BAM GAAT IN DE VERDEDIGING

Luc Huysmans senior writer bij Trends

Exploderende kosten, een stuk of wat rechtszaken … Bam, de Antwerpse maatschappij die de bouw van de Oosterweelverbinding superviseert, moet zich nu al verdedigen tegen misnoegde aannemers.

T oen waren ze nog met één! Eén kleine neger, die bouwde een tunnelbrug … ” De Beheersmaatschappij Antwerpen Mobiel (Bam) verwacht tegen juni een best and final offer van Noriant, een consortium rond onder meer de Franse Vincigroep. Slechts een van de oorspronkelijk zes kandiderende bouwgroepen mag een offerte indienen voor het contract van de eeuw: de Oosterweelverbinding, die de ring om Antwerpen moet sluiten. Waarde: 1,85 miljard euro.

Slechts weinigen worden enthousiast van deze gang van zaken. Sommige Belgen moeten noodgedwongen de prijs van een kilo aardappelen in drie of vier winkels vergelijken voor ze die kopen, maar voor het duurste contract dat ooit in ons land werd gegund, gaat Bam in zee met welgeteld één kandidaat. “Door de domme besluitvorming is er geen concurrentie meer. De Oosterweelverbinding wordt er alleen maar duurder op,” voorspelt Jan Peumans, specialist Openbare Werken van N-VA.

In het oog van de storm staat Bam, een speciale projectvennootschap die de werken van het Masterplan Antwerpen gaat financieren, realiseren en beheren. Die werken worden geraamd op (voorlopig) 3,45 miljard euro en omvatten naast de Oosterweelverbinding ook de renovatie van sluizen, de heraanleg van de leien en andere investeringen om de mobiliteit in en rond Antwerpen te verbeteren. Niet meer inbegrepen sinds begin maart: de financierings- en onderhoudskosten, en 300 miljoen euro aan investeringen in openbaar vervoer. Die werden uit het project gelicht en ondergebracht bij Lijninvest, een kersverse dochter van De Lijn.

______________________________

UIT TE VOEREN =>
**A)** Welke waarde noemt het tekstfragment voor het contract van de Oosterweelverbinding?
**B)** Geef voor elke bewering aan of ze klopt met het tekstfragment: (i) Bam verwacht tegen juni een best and final offer van Noriant. (ii) Oorspronkelijk waren er vier kandiderende bouwgroepen. (iii) De financierings- en onderhoudskosten vallen nog altijd onder het project. Antwoord telkens met ja of nee en citeer de doorslaggevende woorden.
**C)** Geef het tekstfragment opnieuw van "Luc Huysmans senior" tot "tegen misnoegde aannemers.", maar wijzig "aannemers" in "bouwbedrijven".

______________________________

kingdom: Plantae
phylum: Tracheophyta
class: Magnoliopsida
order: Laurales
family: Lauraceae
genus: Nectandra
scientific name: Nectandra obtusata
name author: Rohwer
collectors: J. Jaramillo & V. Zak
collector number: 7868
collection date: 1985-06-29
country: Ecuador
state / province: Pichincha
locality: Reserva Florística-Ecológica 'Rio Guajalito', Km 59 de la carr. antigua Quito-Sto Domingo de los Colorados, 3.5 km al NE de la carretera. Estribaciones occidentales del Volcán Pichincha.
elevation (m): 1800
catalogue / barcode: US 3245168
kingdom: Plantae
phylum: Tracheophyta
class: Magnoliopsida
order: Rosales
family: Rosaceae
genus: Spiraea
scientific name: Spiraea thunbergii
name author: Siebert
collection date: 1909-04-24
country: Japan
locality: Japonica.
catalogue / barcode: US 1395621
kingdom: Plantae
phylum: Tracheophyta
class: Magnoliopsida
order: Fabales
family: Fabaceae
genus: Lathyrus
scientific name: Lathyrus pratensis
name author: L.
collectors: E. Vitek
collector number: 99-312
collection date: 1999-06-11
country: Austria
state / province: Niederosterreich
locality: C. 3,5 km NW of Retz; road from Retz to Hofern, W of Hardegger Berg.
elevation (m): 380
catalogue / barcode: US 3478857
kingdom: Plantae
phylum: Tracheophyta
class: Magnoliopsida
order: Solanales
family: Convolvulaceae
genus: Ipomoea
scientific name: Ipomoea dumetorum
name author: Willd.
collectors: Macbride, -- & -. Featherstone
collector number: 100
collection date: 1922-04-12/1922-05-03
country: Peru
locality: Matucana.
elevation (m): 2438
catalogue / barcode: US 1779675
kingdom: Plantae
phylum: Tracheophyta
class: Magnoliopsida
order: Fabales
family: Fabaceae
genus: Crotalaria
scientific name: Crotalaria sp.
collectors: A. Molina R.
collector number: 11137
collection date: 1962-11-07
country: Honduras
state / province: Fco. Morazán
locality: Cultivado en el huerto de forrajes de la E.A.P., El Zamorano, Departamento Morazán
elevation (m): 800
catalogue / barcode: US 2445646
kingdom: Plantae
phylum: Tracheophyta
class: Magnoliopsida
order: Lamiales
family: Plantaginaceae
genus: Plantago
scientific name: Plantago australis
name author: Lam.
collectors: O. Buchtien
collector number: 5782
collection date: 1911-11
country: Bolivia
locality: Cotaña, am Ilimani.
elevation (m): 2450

______________________________

ANTWOORDEN OP VOLGORDE =>
**A)** 1,85 miljard euro.

**B)**
(i) Ja: "De Beheersmaatschappij Antwerpen Mobiel (Bam) verwacht tegen juni een best and final offer van Noriant"
(ii) Nee: "Slechts een van de oorspronkelijk zes kandiderende bouwgroepen mag een offerte indienen"
(iii) Nee: "Niet meer inbegrepen sinds begin maart: de financierings- en onderhoudskosten"

**C)**
Luc Huysmans senior writer bij Trends

Exploderende kosten, een stuk of wat rechtszaken … Bam, de Antwerpse maatschappij die de bouw van de Oosterweelverbinding superviseert, moet zich nu al verdedigen tegen misnoegde bouwbedrijven.